[Stored items from a collection]
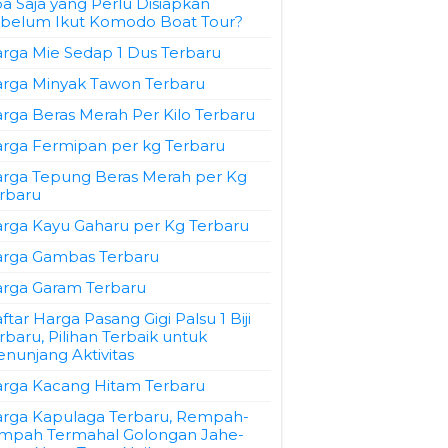
a Saja yang Perlu Disiapkan
belum Ikut Komodo Boat Tour?
rga Mie Sedap 1 Dus Terbaru
rga Minyak Tawon Terbaru
rga Beras Merah Per Kilo Terbaru
rga Fermipan per kg Terbaru
rga Tepung Beras Merah per Kg
rbaru
rga Kayu Gaharu per Kg Terbaru
rga Gambas Terbaru
rga Garam Terbaru
ftar Harga Pasang Gigi Palsu 1 Biji
rbaru, Pilihan Terbaik untuk
nunjang Aktivitas
rga Kacang Hitam Terbaru
rga Kapulaga Terbaru, Rempah-
mpah Termahal Golongan Jahe-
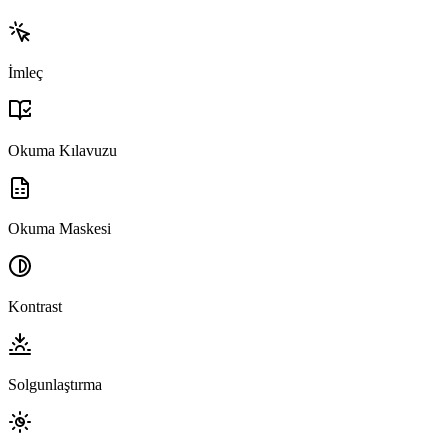
İmleç
Okuma Kılavuzu
Okuma Maskesi
Kontrast
Solgunlaştırma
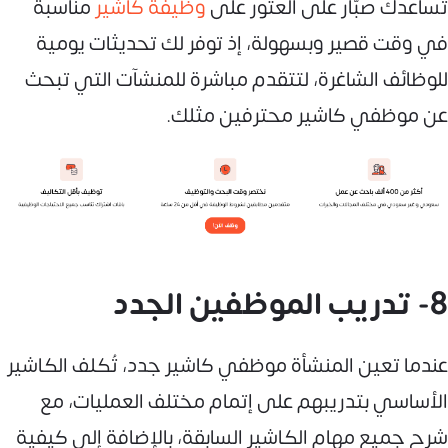
تساعدك صبّار على العثور على
وظيفة كاشير
مناسبة
في وقت قصير وبسهولة، إذ توفر لك تحديثات يومية
للوظائف الشاغرة، لتتقدم مباشرة للمنشآت التي تبحث
عن موظفي كاشير محترفين مثلك.
8- تدريب الموظفين الجدد
عندما تعين المنشأة موظفي كاشير جدد، تُكلف الكاشير
الأساسي بتدريبهم على إتمام مختلف العمليات، مع
شرح جميع مهام الكاشير السابقة، بالإضافة إلى كيفية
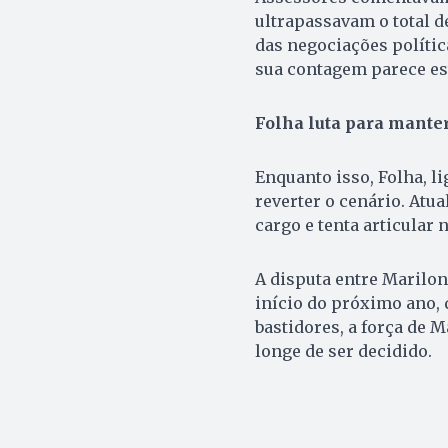
ultrapassavam o total d
das negociações políti
sua contagem parece es
Folha luta para manter
Enquanto isso, Folha, li
reverter o cenário. Atua
cargo e tenta articular 
A disputa entre Marilon
início do próximo ano, 
bastidores, a força de M
longe de ser decidido.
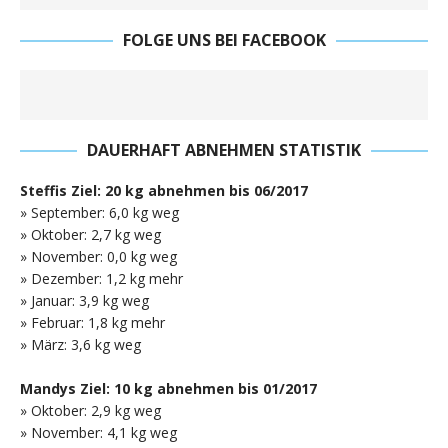
FOLGE UNS BEI FACEBOOK
DAUERHAFT ABNEHMEN STATISTIK
Steffis Ziel: 20 kg abnehmen bis 06/2017
» September: 6,0 kg weg
» Oktober: 2,7 kg weg
» November: 0,0 kg weg
» Dezember: 1,2 kg mehr
» Januar: 3,9 kg weg
» Februar: 1,8 kg mehr
» März: 3,6 kg weg
Mandys Ziel: 10 kg abnehmen bis 01/2017
» Oktober: 2,9 kg weg
» November: 4,1 kg weg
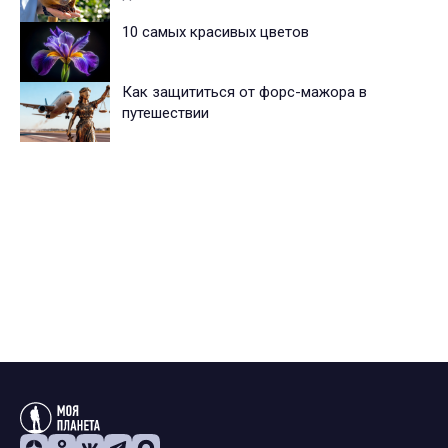
10 самых красивых цветов
Как защититься от форс-мажора в
путешествии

▸ REQUEST
Copy out, from the data above, every line holding the word "Merah".

▸ THE COMPLETED TASK
rga Beras Merah Per Kilo Terbaru
rga Tepung Beras Merah per Kg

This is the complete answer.